TASK DESCRIPTION
Please copy every line below that contains the string "however".

━━━━━ DATA EXTRACT

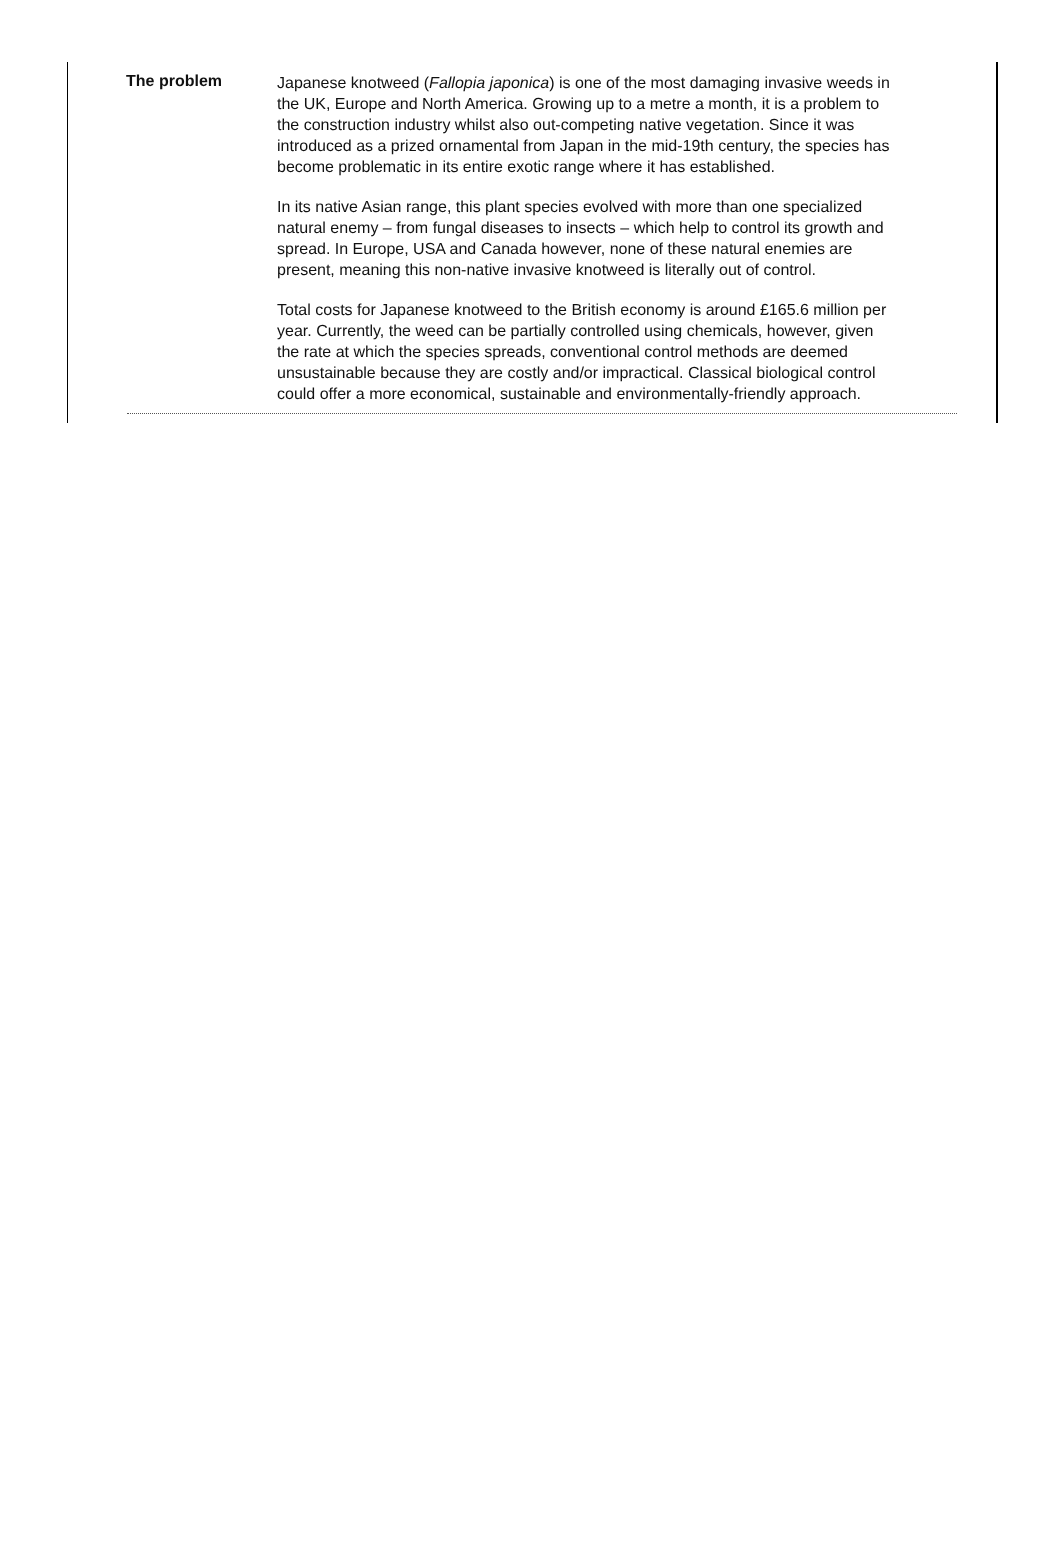The problem
Japanese knotweed (Fallopia japonica) is one of the most damaging invasive weeds in the UK, Europe and North America. Growing up to a metre a month, it is a problem to the construction industry whilst also out-competing native vegetation. Since it was introduced as a prized ornamental from Japan in the mid-19th century, the species has become problematic in its entire exotic range where it has established.
In its native Asian range, this plant species evolved with more than one specialized natural enemy – from fungal diseases to insects – which help to control its growth and spread. In Europe, USA and Canada however, none of these natural enemies are present, meaning this non-native invasive knotweed is literally out of control.
Total costs for Japanese knotweed to the British economy is around £165.6 million per year. Currently, the weed can be partially controlled using chemicals, however, given the rate at which the species spreads, conventional control methods are deemed unsustainable because they are costly and/or impractical. Classical biological control could offer a more economical, sustainable and environmentally-friendly approach.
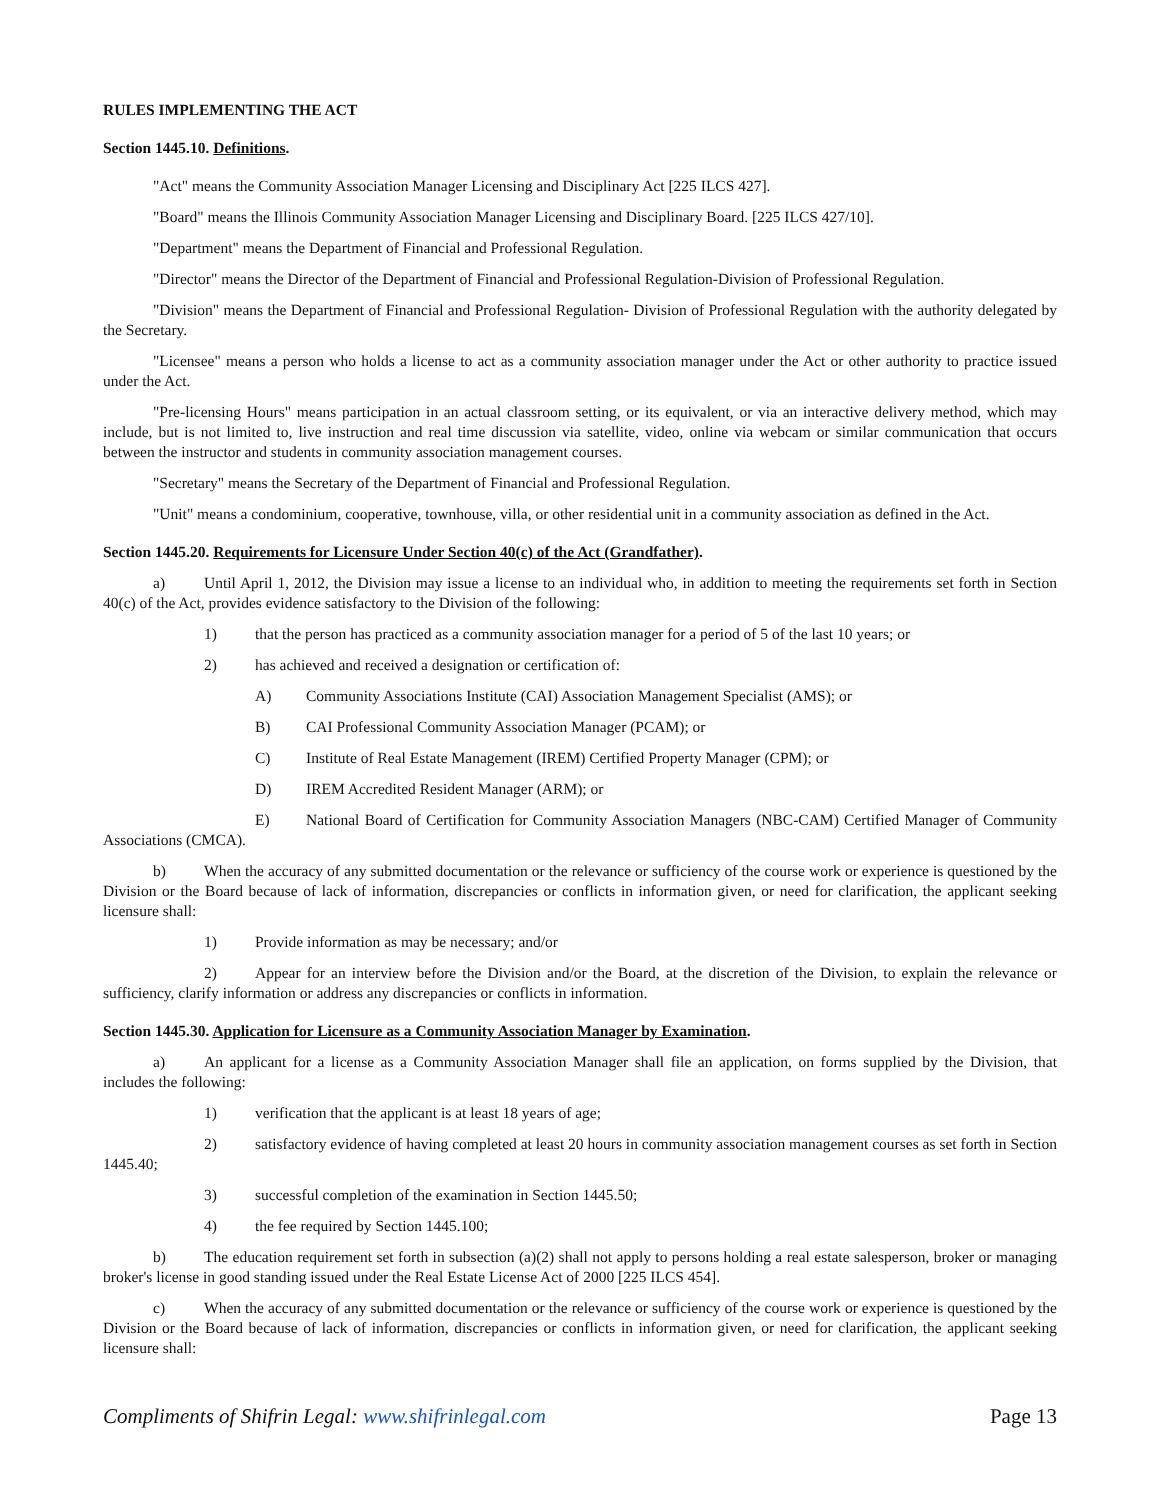RULES IMPLEMENTING THE ACT
Section 1445.10. Definitions.
"Act" means the Community Association Manager Licensing and Disciplinary Act [225 ILCS 427].
"Board" means the Illinois Community Association Manager Licensing and Disciplinary Board. [225 ILCS 427/10].
"Department" means the Department of Financial and Professional Regulation.
"Director" means the Director of the Department of Financial and Professional Regulation-Division of Professional Regulation.
"Division" means the Department of Financial and Professional Regulation- Division of Professional Regulation with the authority delegated by the Secretary.
"Licensee" means a person who holds a license to act as a community association manager under the Act or other authority to practice issued under the Act.
"Pre-licensing Hours" means participation in an actual classroom setting, or its equivalent, or via an interactive delivery method, which may include, but is not limited to, live instruction and real time discussion via satellite, video, online via webcam or similar communication that occurs between the instructor and students in community association management courses.
"Secretary" means the Secretary of the Department of Financial and Professional Regulation.
"Unit" means a condominium, cooperative, townhouse, villa, or other residential unit in a community association as defined in the Act.
Section 1445.20. Requirements for Licensure Under Section 40(c) of the Act (Grandfather).
a) Until April 1, 2012, the Division may issue a license to an individual who, in addition to meeting the requirements set forth in Section 40(c) of the Act, provides evidence satisfactory to the Division of the following:
1) that the person has practiced as a community association manager for a period of 5 of the last 10 years; or
2) has achieved and received a designation or certification of:
A) Community Associations Institute (CAI) Association Management Specialist (AMS); or
B) CAI Professional Community Association Manager (PCAM); or
C) Institute of Real Estate Management (IREM) Certified Property Manager (CPM); or
D) IREM Accredited Resident Manager (ARM); or
E) National Board of Certification for Community Association Managers (NBC-CAM) Certified Manager of Community Associations (CMCA).
b) When the accuracy of any submitted documentation or the relevance or sufficiency of the course work or experience is questioned by the Division or the Board because of lack of information, discrepancies or conflicts in information given, or need for clarification, the applicant seeking licensure shall:
1) Provide information as may be necessary; and/or
2) Appear for an interview before the Division and/or the Board, at the discretion of the Division, to explain the relevance or sufficiency, clarify information or address any discrepancies or conflicts in information.
Section 1445.30. Application for Licensure as a Community Association Manager by Examination.
a) An applicant for a license as a Community Association Manager shall file an application, on forms supplied by the Division, that includes the following:
1) verification that the applicant is at least 18 years of age;
2) satisfactory evidence of having completed at least 20 hours in community association management courses as set forth in Section 1445.40;
3) successful completion of the examination in Section 1445.50;
4) the fee required by Section 1445.100;
b) The education requirement set forth in subsection (a)(2) shall not apply to persons holding a real estate salesperson, broker or managing broker's license in good standing issued under the Real Estate License Act of 2000 [225 ILCS 454].
c) When the accuracy of any submitted documentation or the relevance or sufficiency of the course work or experience is questioned by the Division or the Board because of lack of information, discrepancies or conflicts in information given, or need for clarification, the applicant seeking licensure shall:
Compliments of Shifrin Legal: www.shifrinlegal.com Page 13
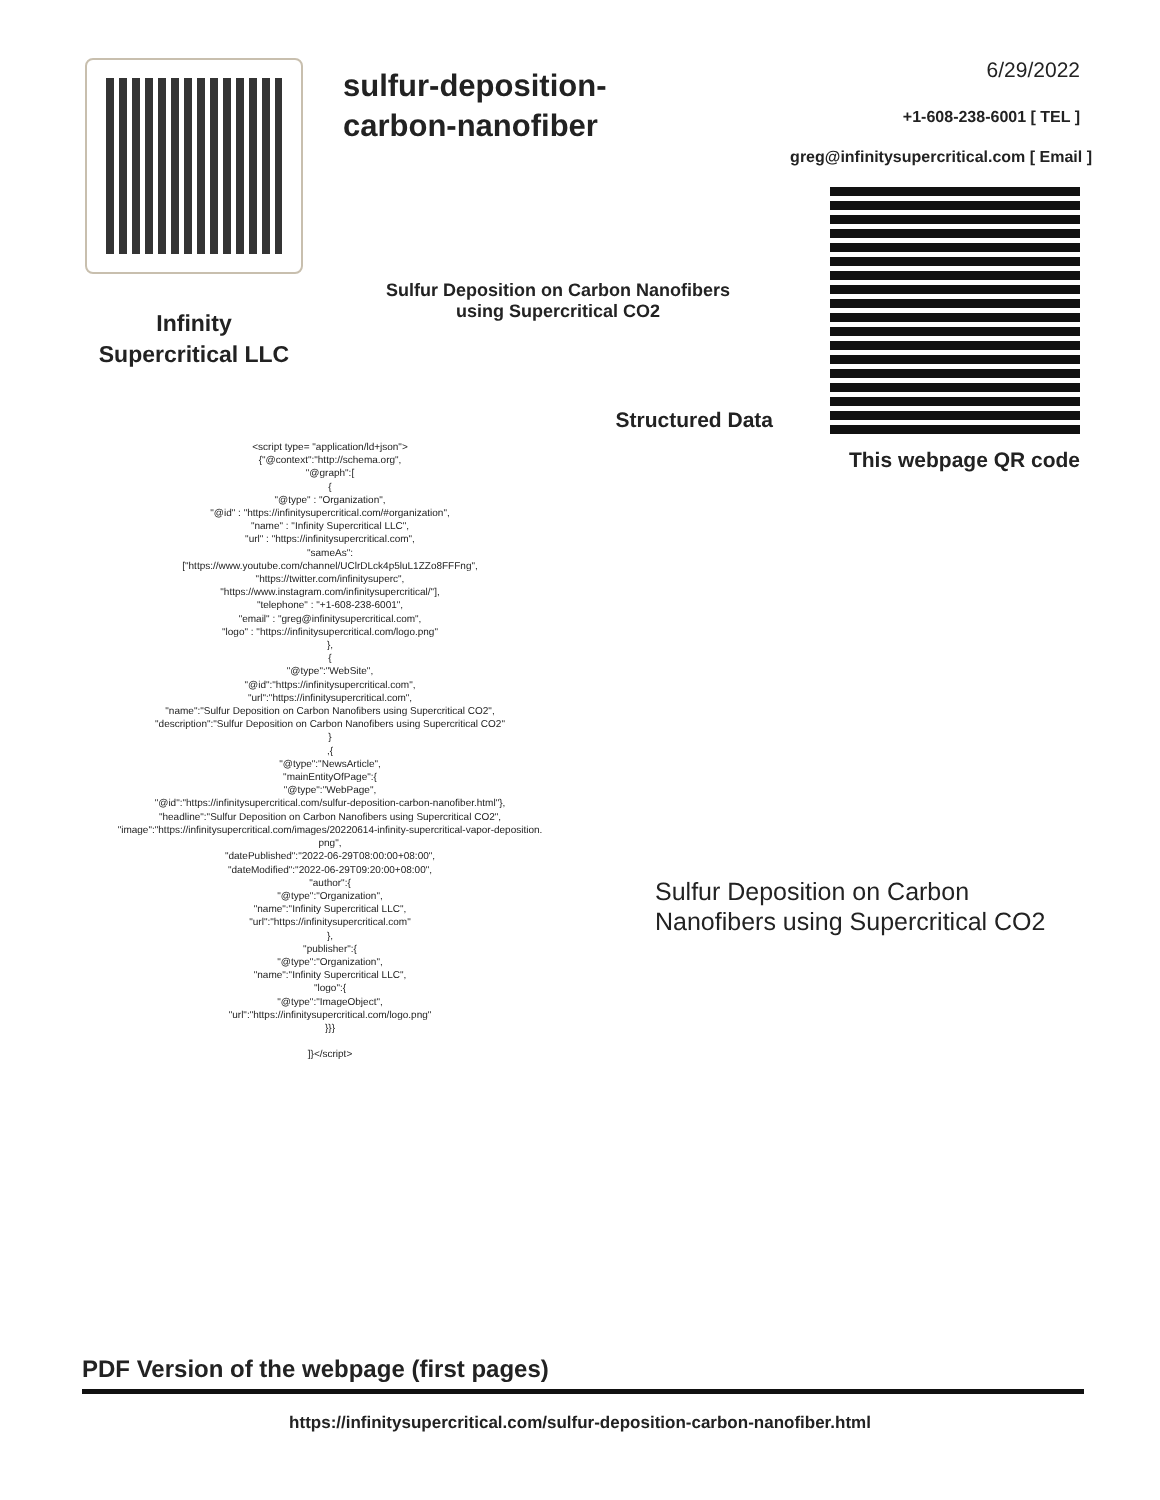Infinity
Supercritical LLC
sulfur-deposition-
carbon-nanofiber
Sulfur Deposition on Carbon Nanofibers
using Supercritical CO2
Structured Data
6/29/2022
+1-608-238-6001 [ TEL ]
greg@infinitysupercritical.com [ Email ]
This webpage QR code
<script type= "application/ld+json">
{"@context":"http://schema.org",
"@graph":[
{
"@type" : "Organization",
"@id" : "https://infinitysupercritical.com/#organization",
"name" : "Infinity Supercritical LLC",
"url" : "https://infinitysupercritical.com",
"sameAs":
["https://www.youtube.com/channel/UClrDLck4p5luL1ZZo8FFFng",
"https://twitter.com/infinitysuperc",
"https://www.instagram.com/infinitysupercritical/"],
"telephone" : "+1-608-238-6001",
"email" : "greg@infinitysupercritical.com",
"logo" : "https://infinitysupercritical.com/logo.png"
},
{
"@type":"WebSite",
"@id":"https://infinitysupercritical.com",
"url":"https://infinitysupercritical.com",
"name":"Sulfur Deposition on Carbon Nanofibers using Supercritical CO2",
"description":"Sulfur Deposition on Carbon Nanofibers using Supercritical CO2"
}
,{
"@type":"NewsArticle",
"mainEntityOfPage":{
"@type":"WebPage",
"@id":"https://infinitysupercritical.com/sulfur-deposition-carbon-nanofiber.html"},
"headline":"Sulfur Deposition on Carbon Nanofibers using Supercritical CO2",
"image":"https://infinitysupercritical.com/images/20220614-infinity-supercritical-vapor-deposition.
png",
"datePublished":"2022-06-29T08:00:00+08:00",
"dateModified":"2022-06-29T09:20:00+08:00",
"author":{
"@type":"Organization",
"name":"Infinity Supercritical LLC",
"url":"https://infinitysupercritical.com"
},
"publisher":{
"@type":"Organization",
"name":"Infinity Supercritical LLC",
"logo":{
"@type":"ImageObject",
"url":"https://infinitysupercritical.com/logo.png"
}}}
]}</script>
Sulfur Deposition on Carbon
Nanofibers using Supercritical CO2
PDF Version of the webpage (first pages)
https://infinitysupercritical.com/sulfur-deposition-carbon-nanofiber.html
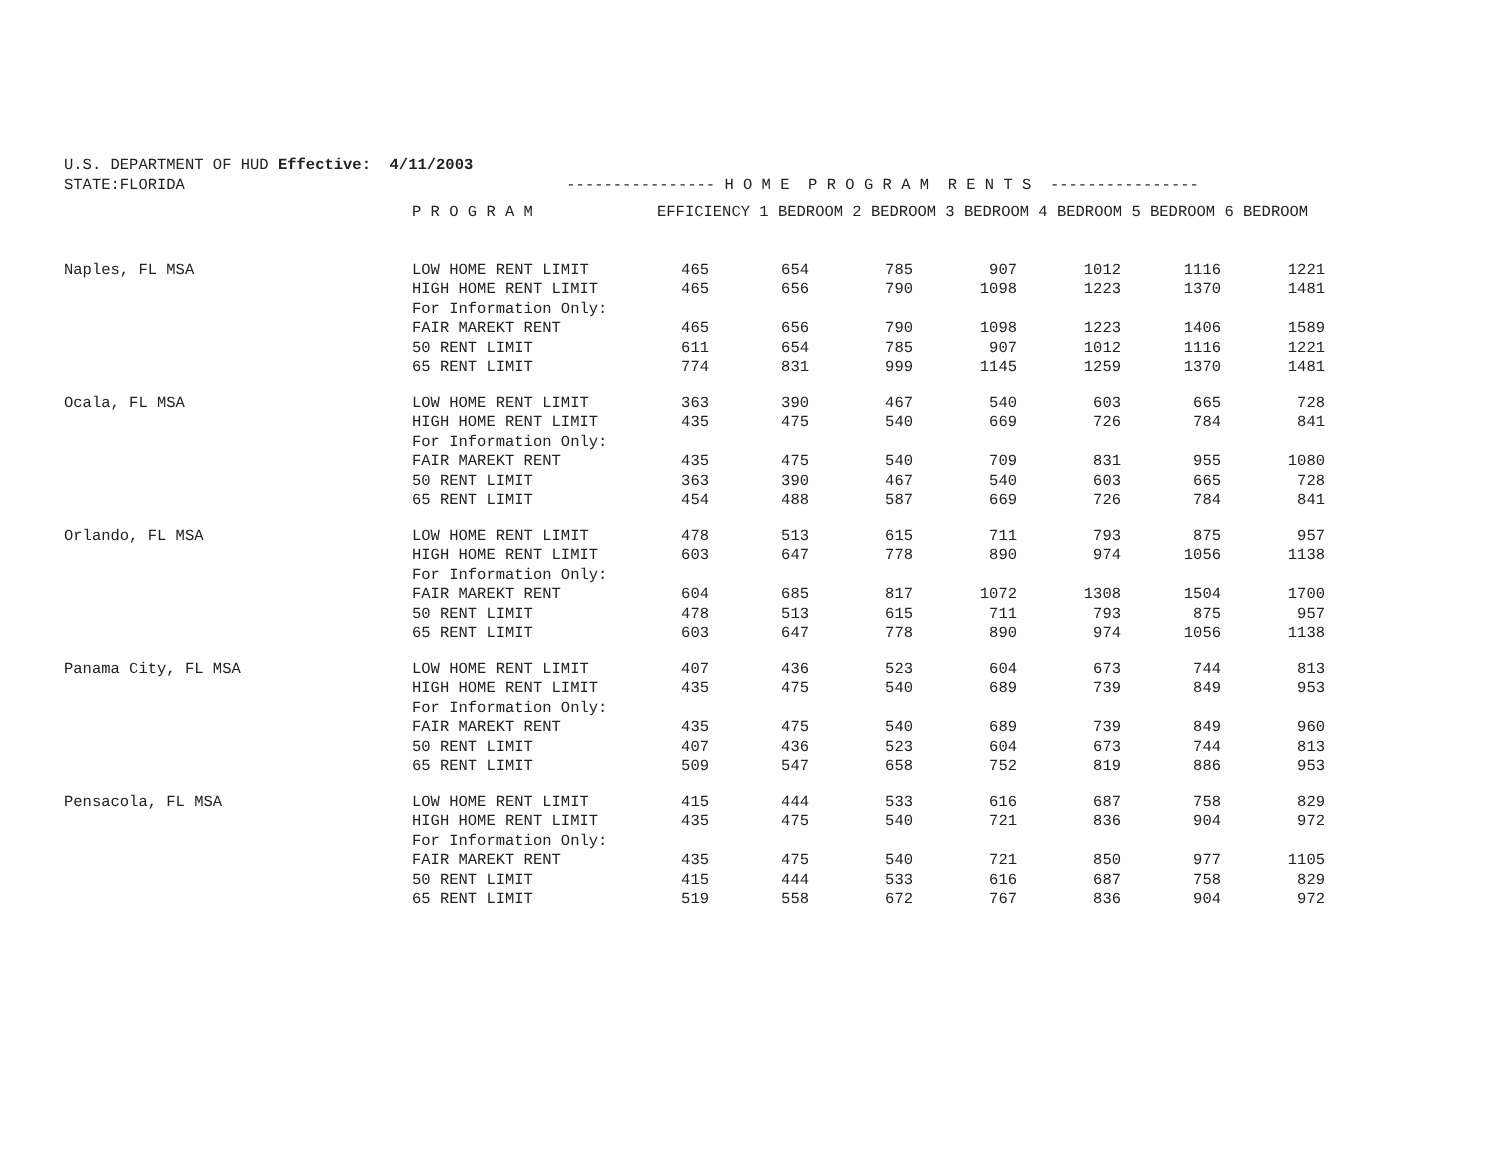U.S. DEPARTMENT OF HUD Effective: 4/11/2003
STATE:FLORIDA ---------------- H O M E P R O G R A M R E N T S ----------------
| | P R O G R A M | EFFICIENCY 1 BEDROOM 2 BEDROOM 3 BEDROOM 4 BEDROOM 5 BEDROOM 6 BEDROOM | | | | | | |
| --- | --- | --- | --- | --- | --- | --- | --- | --- |
| Naples, FL MSA | LOW HOME RENT LIMIT | 465 | 654 | 785 | 907 | 1012 | 1116 | 1221 |
| | HIGH HOME RENT LIMIT | 465 | 656 | 790 | 1098 | 1223 | 1370 | 1481 |
| | For Information Only: | | | | | | | |
| | FAIR MAREKT RENT | 465 | 656 | 790 | 1098 | 1223 | 1406 | 1589 |
| | 50 RENT LIMIT | 611 | 654 | 785 | 907 | 1012 | 1116 | 1221 |
| | 65 RENT LIMIT | 774 | 831 | 999 | 1145 | 1259 | 1370 | 1481 |
| Ocala, FL MSA | LOW HOME RENT LIMIT | 363 | 390 | 467 | 540 | 603 | 665 | 728 |
| | HIGH HOME RENT LIMIT | 435 | 475 | 540 | 669 | 726 | 784 | 841 |
| | For Information Only: | | | | | | | |
| | FAIR MAREKT RENT | 435 | 475 | 540 | 709 | 831 | 955 | 1080 |
| | 50 RENT LIMIT | 363 | 390 | 467 | 540 | 603 | 665 | 728 |
| | 65 RENT LIMIT | 454 | 488 | 587 | 669 | 726 | 784 | 841 |
| Orlando, FL MSA | LOW HOME RENT LIMIT | 478 | 513 | 615 | 711 | 793 | 875 | 957 |
| | HIGH HOME RENT LIMIT | 603 | 647 | 778 | 890 | 974 | 1056 | 1138 |
| | For Information Only: | | | | | | | |
| | FAIR MAREKT RENT | 604 | 685 | 817 | 1072 | 1308 | 1504 | 1700 |
| | 50 RENT LIMIT | 478 | 513 | 615 | 711 | 793 | 875 | 957 |
| | 65 RENT LIMIT | 603 | 647 | 778 | 890 | 974 | 1056 | 1138 |
| Panama City, FL MSA | LOW HOME RENT LIMIT | 407 | 436 | 523 | 604 | 673 | 744 | 813 |
| | HIGH HOME RENT LIMIT | 435 | 475 | 540 | 689 | 739 | 849 | 953 |
| | For Information Only: | | | | | | | |
| | FAIR MAREKT RENT | 435 | 475 | 540 | 689 | 739 | 849 | 960 |
| | 50 RENT LIMIT | 407 | 436 | 523 | 604 | 673 | 744 | 813 |
| | 65 RENT LIMIT | 509 | 547 | 658 | 752 | 819 | 886 | 953 |
| Pensacola, FL MSA | LOW HOME RENT LIMIT | 415 | 444 | 533 | 616 | 687 | 758 | 829 |
| | HIGH HOME RENT LIMIT | 435 | 475 | 540 | 721 | 836 | 904 | 972 |
| | For Information Only: | | | | | | | |
| | FAIR MAREKT RENT | 435 | 475 | 540 | 721 | 850 | 977 | 1105 |
| | 50 RENT LIMIT | 415 | 444 | 533 | 616 | 687 | 758 | 829 |
| | 65 RENT LIMIT | 519 | 558 | 672 | 767 | 836 | 904 | 972 |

━━━━━━━━━━

WRITTEN ANSWER
In its native Asian range, this plant species evolved with more than one specialized natural enemy – from fungal diseases to insects – which help to control its growth and spread. In Europe, USA and Canada however, none of these natural enemies are present, meaning this non-native invasive knotweed is literally out of control.
Total costs for Japanese knotweed to the British economy is around £165.6 million per year. Currently, the weed can be partially controlled using chemicals, however, given the rate at which the species spreads, conventional control methods are deemed unsustainable because they are costly and/or impractical. Classical biological control could offer a more economical, sustainable and environmentally-friendly approach.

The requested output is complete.